George Broadhead, another of GALHA's vice-presidents and until recently its long-standing secretary, said: "George Melly first joined
our panel of supporting vice-presidents at my invitation in 1983. In his letter of acceptance, he wrote: "I would be delighted to be one of
your vice-presidents as although I am an ex gay, I remain a Humanist."

The following year he agreed to give an interview to myself and the TV columnist of our magazine in his dresssing room before performing at one of his jazz concerts. I still treasure the signed copy of his autobiographical "Scouse Mouse" which had just been published."

GALHA has sent its condolences to George Melly's widow, Diana.

Monday, July 02, 2007

Bishop belongs in the Bronze Age

The Anglican Bishop of Carlisle was mocked today as a "bronze age primitive" by the UK Gay and Lesbian Humanist Association (GALHA).

GALHA's comments follow Bishop Graham Dow's pronouncement that the recent floods in Britain are a result of the introduction of pro-gay laws. He said that going against biblical standards had resulted in God's judgment in the form of floods.

GALHA's chairman Jim Herrick said: "The Bishop's comments reveal a primitive, superstitious mind that belongs in the Bronze Age. If he thinks these floods are the result of pro-gay laws rather than global warming, then how come far more catastrophic floods afflict homophobic nations such as Bangladesh? And how come ultra-pious nations such as Pakistan suffer catastrophic earthquakes? And the self-proclaimed religiosity of the United States doesn't protect it from lethal hurricanes either."

Mr Herrick said: "People like Graham Dow bring religion into even more disrepute with such fatuous comments. No wonder people are abandoning the Church of England in such huge numbers when it is led by silly people like him."
Commenting on GALHA's press release, a gay Christian blogger asks a key question: "Why aren't Christians protesting Dow's hateful remarks? Why are the protests against hate, bigotry, and inflammatory rhetoric of the Dows and others pretty much consigned to the secular forces within society?"
Why indeed! Could the answer be that the majority of his co-religionists either silently agree with the Bishop? If that is not the case, the only alternative is that the majority of Christians have so little regard for their LGBT brethren that they don't think it is worth the effort to stand up to their homophobic leaders.

Government fails gay children in 'faith schools'

Gay children in "faith schools" have been badly let down by the government, says the Gay and Lesbian Humanist Association.

Schools with a religious ethos were given permission in recent guidance on equality legislation to continue condemning gay people and expressing disapproval of homosexuality. Now, the new survey from Stonewall, 'The experiences of young gay people in Britain's Schools', shows that pupils in "faith schools" are taking the brunt of the widespread homophobic bullying that is happening in all our schools.
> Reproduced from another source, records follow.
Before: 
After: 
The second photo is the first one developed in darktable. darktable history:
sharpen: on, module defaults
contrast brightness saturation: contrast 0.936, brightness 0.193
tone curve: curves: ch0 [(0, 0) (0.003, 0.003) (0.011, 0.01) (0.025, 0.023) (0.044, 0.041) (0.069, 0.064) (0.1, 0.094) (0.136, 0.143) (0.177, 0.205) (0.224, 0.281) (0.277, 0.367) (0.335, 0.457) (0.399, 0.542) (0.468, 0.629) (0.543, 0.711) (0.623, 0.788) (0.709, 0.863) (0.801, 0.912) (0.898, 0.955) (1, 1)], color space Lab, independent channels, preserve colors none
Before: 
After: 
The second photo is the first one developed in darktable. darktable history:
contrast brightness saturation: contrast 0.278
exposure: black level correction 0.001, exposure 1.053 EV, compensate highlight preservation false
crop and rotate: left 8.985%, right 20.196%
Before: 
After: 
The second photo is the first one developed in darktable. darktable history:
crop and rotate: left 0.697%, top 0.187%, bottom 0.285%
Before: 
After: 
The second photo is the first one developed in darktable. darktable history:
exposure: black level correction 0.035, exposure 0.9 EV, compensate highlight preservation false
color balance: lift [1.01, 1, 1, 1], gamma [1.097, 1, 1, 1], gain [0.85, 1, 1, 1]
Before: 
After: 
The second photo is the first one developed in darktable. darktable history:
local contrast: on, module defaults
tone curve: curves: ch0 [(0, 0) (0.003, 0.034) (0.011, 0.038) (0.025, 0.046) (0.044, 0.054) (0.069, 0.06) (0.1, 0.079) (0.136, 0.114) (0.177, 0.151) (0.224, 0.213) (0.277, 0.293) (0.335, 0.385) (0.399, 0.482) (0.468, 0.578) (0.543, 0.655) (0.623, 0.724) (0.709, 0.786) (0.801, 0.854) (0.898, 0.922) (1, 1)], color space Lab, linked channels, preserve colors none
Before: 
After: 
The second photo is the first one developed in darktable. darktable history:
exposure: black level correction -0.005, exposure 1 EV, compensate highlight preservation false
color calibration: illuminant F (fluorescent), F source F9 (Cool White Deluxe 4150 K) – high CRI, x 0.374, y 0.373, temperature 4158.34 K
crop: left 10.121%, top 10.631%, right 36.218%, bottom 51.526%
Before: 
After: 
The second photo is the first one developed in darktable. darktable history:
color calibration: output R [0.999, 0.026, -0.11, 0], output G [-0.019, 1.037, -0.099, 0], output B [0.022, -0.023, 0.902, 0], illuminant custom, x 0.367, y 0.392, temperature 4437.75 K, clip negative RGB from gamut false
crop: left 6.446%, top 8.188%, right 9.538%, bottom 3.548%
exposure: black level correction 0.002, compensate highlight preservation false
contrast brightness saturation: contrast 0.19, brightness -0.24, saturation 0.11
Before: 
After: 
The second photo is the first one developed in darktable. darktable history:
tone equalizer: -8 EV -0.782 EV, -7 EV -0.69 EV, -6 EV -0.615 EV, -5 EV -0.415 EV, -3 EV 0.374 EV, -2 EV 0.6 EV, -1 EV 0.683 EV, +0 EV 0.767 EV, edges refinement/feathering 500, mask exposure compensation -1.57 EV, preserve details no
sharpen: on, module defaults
Jim Herrick, chairman of GALHA, said: "This new survey from Stonewall paints a horrific picture of nasty victimisation of gay children in our schools, and it seems to be even worse in so-called faith schools. This makes it all the more unfortunate that the Government recently told these schools that they did not have to tone down their condemnation of homosexuality. In effect, they have abandoned gay kids in these schools – particularly Catholic schools – to the mercies of any homophobe who decides he doesn't  like gay people. This survey indicates that the Government has made a very grave error by permitting faith schools to continue their nasty, homophobic teachings. We recognise that homophobic bullying cannot be stopped  overnight, but bringing faith schools into line would give out a clear signal that such bullying is unacceptable and won't be tolerated."